August 28, 2008 | Faculty

Teri Odom Named Dow Chemical Research Professor


Odom's research focuses on controlling materials at the 100-nanometer scale and investigating their size and shape-dependent properties.

By Megan Fellman
EVANSTON, Ill. --- Teri W. Odom, associate professor of chemistry in the Weinberg College of Arts and Sciences and of materials science and engineering in the McCormick School of Engineering and Applied Science at Northwestern University, has been named the Dow Chemical Company Research Professor.

Odom's research focuses on controlling materials at the 100-nanometer scale and investigating their size and shape-dependent properties. She has developed multiscale nanoscale patterning tools that can generate new types of noble metal (plasmonic) structures and has pioneered an area called chemical nanofabrication, which combines chemistry and fabrication to assemble functional nanomaterials.

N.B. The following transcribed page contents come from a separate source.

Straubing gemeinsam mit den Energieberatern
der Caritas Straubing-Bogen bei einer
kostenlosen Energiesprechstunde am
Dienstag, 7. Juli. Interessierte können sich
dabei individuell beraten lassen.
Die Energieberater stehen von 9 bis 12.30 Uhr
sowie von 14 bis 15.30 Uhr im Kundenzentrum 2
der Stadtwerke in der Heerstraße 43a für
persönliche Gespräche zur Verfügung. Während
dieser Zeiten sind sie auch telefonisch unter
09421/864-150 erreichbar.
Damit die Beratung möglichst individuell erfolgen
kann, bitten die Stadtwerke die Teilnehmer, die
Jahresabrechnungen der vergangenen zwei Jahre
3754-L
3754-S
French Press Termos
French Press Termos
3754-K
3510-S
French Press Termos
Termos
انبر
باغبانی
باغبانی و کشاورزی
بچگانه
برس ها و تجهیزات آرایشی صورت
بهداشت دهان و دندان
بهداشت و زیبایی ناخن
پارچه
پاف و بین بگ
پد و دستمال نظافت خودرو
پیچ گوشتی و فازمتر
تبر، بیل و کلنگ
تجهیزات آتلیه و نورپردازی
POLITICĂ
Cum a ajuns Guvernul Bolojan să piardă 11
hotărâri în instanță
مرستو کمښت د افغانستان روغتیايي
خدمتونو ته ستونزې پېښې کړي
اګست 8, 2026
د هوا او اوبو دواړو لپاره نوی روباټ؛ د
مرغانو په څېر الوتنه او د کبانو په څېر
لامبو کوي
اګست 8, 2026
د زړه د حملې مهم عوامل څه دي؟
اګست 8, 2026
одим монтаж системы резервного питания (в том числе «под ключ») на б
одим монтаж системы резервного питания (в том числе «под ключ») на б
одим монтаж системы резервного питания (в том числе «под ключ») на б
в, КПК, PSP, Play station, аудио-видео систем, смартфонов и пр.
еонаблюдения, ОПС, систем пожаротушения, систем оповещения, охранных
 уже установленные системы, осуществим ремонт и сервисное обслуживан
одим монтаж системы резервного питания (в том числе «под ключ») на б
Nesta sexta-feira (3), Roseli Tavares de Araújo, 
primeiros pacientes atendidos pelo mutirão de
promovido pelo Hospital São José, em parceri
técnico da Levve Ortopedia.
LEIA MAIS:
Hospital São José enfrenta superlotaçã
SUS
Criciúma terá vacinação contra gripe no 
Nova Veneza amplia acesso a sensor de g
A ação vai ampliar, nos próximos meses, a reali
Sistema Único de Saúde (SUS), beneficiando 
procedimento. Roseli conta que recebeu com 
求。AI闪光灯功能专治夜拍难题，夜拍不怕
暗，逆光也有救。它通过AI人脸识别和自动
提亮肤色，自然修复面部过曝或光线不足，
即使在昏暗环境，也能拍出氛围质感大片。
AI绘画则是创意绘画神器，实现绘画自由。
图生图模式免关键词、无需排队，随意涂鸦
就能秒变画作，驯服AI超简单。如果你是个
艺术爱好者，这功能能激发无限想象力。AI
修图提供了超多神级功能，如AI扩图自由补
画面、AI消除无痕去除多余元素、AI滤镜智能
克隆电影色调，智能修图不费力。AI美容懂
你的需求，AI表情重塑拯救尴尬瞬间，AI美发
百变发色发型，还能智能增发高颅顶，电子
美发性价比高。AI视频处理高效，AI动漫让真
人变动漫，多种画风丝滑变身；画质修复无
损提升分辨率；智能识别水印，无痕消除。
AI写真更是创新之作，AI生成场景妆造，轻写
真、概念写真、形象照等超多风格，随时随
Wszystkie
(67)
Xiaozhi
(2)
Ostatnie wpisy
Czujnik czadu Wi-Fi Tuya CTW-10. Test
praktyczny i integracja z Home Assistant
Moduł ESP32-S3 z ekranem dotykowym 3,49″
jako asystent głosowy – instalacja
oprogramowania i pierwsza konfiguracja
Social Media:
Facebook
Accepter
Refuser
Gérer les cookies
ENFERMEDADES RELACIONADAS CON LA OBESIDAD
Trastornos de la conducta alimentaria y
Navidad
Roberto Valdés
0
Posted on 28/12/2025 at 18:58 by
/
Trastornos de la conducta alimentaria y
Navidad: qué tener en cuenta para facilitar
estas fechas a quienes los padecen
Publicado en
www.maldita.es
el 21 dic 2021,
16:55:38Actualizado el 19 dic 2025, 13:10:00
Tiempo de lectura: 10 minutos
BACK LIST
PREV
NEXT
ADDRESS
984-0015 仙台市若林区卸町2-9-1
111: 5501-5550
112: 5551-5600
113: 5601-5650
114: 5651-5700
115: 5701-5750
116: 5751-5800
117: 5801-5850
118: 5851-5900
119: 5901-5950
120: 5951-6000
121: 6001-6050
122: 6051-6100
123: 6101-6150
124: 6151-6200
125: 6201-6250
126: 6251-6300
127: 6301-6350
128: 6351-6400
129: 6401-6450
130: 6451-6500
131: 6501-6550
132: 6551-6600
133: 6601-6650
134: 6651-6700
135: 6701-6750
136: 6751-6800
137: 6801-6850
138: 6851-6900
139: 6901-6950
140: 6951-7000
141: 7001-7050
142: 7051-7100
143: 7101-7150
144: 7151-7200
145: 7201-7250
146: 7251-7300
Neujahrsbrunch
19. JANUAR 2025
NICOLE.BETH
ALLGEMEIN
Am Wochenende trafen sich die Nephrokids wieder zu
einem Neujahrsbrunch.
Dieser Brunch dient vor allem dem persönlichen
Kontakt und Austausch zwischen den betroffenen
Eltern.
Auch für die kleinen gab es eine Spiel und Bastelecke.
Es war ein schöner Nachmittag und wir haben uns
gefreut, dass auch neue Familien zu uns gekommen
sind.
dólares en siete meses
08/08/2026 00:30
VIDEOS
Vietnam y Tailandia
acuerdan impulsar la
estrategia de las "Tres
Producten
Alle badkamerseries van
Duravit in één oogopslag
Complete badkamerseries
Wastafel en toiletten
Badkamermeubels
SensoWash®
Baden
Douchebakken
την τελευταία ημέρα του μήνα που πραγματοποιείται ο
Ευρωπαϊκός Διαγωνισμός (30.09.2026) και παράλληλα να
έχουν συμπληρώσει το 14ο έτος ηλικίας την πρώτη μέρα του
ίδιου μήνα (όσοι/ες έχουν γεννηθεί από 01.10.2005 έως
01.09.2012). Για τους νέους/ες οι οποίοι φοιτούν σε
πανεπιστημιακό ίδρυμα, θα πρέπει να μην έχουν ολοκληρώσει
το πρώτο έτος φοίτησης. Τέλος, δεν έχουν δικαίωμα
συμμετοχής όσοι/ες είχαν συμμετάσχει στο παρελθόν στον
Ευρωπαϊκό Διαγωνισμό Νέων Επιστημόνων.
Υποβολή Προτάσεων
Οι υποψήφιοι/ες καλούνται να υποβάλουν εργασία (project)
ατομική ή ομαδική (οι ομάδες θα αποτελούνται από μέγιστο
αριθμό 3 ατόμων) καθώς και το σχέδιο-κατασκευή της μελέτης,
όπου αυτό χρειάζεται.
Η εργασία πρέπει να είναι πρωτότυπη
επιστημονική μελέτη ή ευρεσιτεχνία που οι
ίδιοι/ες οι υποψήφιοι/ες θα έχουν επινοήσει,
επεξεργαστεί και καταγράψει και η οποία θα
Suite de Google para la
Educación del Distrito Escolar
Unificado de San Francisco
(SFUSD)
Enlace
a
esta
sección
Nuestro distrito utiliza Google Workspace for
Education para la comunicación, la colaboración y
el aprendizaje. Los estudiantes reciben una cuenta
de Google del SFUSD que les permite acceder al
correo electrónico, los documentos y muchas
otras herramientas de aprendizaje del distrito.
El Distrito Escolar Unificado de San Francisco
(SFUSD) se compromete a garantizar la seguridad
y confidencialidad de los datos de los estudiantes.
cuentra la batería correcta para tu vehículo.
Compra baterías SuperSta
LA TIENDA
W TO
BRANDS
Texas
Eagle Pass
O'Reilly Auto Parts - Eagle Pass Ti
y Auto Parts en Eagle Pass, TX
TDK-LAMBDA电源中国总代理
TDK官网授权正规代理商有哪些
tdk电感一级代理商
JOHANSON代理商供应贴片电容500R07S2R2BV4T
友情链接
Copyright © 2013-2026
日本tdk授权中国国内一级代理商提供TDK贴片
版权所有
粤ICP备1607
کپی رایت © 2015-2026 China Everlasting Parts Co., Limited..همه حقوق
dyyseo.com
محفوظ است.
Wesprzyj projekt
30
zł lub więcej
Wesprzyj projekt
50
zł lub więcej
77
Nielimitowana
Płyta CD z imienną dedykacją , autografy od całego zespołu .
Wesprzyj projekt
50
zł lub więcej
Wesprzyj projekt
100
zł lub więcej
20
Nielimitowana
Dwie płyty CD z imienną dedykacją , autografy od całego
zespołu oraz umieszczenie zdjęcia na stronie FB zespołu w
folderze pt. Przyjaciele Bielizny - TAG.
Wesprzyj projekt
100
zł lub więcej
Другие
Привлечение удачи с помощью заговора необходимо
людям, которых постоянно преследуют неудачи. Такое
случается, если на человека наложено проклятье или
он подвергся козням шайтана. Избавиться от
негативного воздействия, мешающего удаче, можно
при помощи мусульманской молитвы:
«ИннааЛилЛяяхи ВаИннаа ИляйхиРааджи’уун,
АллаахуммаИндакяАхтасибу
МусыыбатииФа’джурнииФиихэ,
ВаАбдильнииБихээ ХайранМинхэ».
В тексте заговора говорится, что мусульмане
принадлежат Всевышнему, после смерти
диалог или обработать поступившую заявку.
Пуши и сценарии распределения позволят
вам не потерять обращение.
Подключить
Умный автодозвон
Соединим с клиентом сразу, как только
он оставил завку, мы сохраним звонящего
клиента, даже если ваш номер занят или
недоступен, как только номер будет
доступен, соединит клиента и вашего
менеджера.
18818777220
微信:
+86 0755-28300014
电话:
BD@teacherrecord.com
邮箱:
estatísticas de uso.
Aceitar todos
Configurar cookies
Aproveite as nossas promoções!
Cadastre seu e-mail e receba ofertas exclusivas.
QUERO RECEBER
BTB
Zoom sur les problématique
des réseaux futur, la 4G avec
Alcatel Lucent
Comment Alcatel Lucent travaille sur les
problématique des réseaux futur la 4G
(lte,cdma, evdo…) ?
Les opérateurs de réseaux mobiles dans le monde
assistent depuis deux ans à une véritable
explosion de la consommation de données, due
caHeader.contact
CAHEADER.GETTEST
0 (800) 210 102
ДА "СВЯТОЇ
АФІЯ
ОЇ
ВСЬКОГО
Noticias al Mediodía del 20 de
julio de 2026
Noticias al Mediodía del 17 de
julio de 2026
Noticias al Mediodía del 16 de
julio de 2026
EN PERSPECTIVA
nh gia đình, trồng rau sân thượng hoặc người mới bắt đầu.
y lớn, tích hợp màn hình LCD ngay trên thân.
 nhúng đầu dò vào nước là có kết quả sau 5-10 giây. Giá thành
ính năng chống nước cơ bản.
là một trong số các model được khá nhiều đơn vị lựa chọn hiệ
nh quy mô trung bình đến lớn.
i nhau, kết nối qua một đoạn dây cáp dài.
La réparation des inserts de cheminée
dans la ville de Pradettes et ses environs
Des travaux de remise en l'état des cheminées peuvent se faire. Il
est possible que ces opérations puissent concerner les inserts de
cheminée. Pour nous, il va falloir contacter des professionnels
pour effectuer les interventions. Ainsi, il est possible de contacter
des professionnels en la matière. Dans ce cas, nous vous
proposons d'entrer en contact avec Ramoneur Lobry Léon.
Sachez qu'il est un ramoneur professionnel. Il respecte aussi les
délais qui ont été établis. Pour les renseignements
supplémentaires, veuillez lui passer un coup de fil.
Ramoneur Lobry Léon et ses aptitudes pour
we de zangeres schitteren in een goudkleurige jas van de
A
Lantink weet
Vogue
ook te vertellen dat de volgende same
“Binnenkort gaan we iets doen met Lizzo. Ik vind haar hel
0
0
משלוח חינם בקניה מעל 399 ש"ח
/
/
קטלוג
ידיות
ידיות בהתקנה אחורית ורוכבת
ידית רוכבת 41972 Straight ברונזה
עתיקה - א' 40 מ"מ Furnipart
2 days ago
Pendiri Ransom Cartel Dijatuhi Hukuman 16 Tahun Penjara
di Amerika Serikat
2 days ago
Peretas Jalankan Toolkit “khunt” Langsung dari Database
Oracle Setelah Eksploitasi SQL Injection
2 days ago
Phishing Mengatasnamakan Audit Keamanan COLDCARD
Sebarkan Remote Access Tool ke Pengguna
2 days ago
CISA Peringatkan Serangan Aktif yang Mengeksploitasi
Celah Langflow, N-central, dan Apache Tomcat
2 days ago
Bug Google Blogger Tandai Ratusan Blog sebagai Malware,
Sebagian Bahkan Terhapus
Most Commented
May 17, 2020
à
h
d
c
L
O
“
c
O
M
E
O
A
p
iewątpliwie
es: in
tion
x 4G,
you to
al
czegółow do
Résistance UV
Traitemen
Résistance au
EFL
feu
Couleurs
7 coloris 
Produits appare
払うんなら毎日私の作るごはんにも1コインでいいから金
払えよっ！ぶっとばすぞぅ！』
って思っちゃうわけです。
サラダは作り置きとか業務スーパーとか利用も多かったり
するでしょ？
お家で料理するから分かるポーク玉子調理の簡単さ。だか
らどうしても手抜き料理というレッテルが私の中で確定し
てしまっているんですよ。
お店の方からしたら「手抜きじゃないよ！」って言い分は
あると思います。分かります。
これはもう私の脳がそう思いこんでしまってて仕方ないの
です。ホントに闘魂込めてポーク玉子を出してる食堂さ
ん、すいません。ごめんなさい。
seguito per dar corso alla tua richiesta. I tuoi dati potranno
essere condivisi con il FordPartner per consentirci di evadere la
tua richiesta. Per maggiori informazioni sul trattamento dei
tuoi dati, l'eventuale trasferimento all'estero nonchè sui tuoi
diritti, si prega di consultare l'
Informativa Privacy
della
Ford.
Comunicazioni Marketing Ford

Her research is funded by the National Science Foundation and the National Institutes of Health.

Odom joined Northwestern's faculty in 2002 and is a member of the University's Nanoscale Science and Engineering Center, National Center for Learning and Teaching in Nanoscale Science and Engineering, Materials Research Science and Engineering Center and Cancer Center for Nanotechnology Excellence.

She has received many awards and honors, including a David and Lucile Packard Fellowship in Science and Engineering, an Alfred P. Sloan Research Fellowship, a DuPont Young Investigator Grant, a National Science Foundation CAREER Award, a Dow Teacher-Scholar Award, an ExxonMobil Solid State Chemistry Faculty Fellowship and, most recently, a Rohm and Haas New Faculty Award.

Odom is a frequent invited speaker for international scientific meetings and symposia. She is co-editor of an Accounts of Chemical Research special issue on the frontiers of nanoscience, to be published this year, and is a member of the Department of Energy's Basic Energy Sciences Advisory Council Grand Challenges subcommittee.

In addition to her research, Odom is active in educational and public outreach. She has developed research-based, hands-on laboratory courses in nanoscale science and technology for Northwestern undergraduate students. The nanopatterning labs are simple and creative, facilitating their dissemination worldwide via print and the Web. The experiments have also been tested by local high school students and teachers as well as by international educators from African countries.

Odom also has delivered many public talks on nanotechnology, including a recent keynote address sponsored by Chicago's Museum of Science and Industry. She is scheduled to speak at the Chicago Humanities Festival in November.